## SHORT TASK A:
Translate this sentence from the theater review into Spanish: "It would save so much time and bother!"
------------------------------------
Don't bother with awkwardness
By MEGAN GRUMBLING  |  June 27, 2007
inside_theater_iloveyou_062

Oops
In the Summer Preview article June 15, we said The Stage at Spring Point held free shows – which they did, until this year. Now, for their fifth season, they're sprucing up their pre-show entertainment and charging $10 a person. Forewarned is forearmed.
Wouldn’t it be great to just skip over all the tiresome pandering and getting-to-know-you crap that usually typifies a first date? Why not, asks busy power-careerist Pam (Staci Anne Jacobs), just go right to the second? Her amused blind date Stan (Antonio Campagna) assents and then some: How about skipping even further, to the third date, when both parties act like they’re enjoying themselves but are actually getting ulcers from the as-yet-unfulfilled sexual tension? It would save so much time and bother! The two hypothesize on to the exercise’s logical and inevitably bittersweet conclusion, putting a pretty succinct gloss on the dating game. This scene, swift, acute, and funny because it’s true, sets the tone for the fleet and sharp-witted I Love You, You’re Perfect, Now Change, on stage in a fun and dulcet summer stock production at the Arundel Barn Playhouse.
------------------------------------
## SHORT TASK B:
Reproduce the whole listing below word for word, leaving out the pictures.

## EXCERPTED RECORDS:
------------------------------------
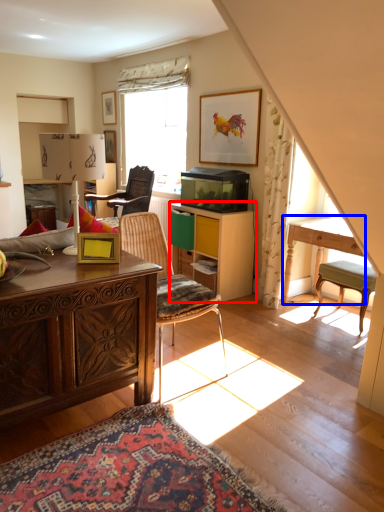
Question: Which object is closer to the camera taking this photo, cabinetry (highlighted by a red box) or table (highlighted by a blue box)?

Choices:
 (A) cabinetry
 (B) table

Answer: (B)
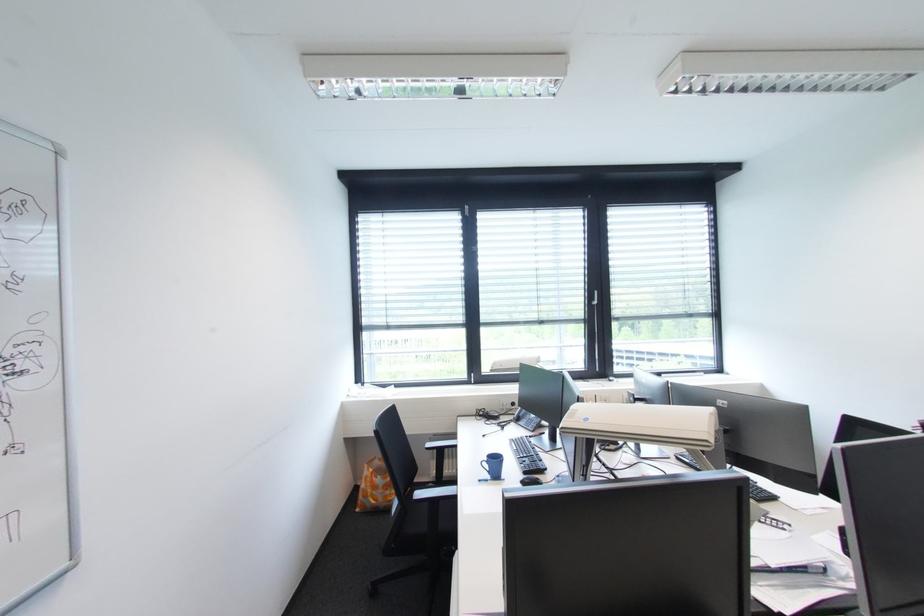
------------------------------------
## WORKED SOLUTION A:
¡Ahorraría muchísimo tiempo y molestias!

## WORKED SOLUTION B:
Question: Which object is closer to the camera taking this photo, cabinetry (highlighted by a red box) or table (highlighted by a blue box)?

Choices:
 (A) cabinetry
 (B) table

Answer: (B)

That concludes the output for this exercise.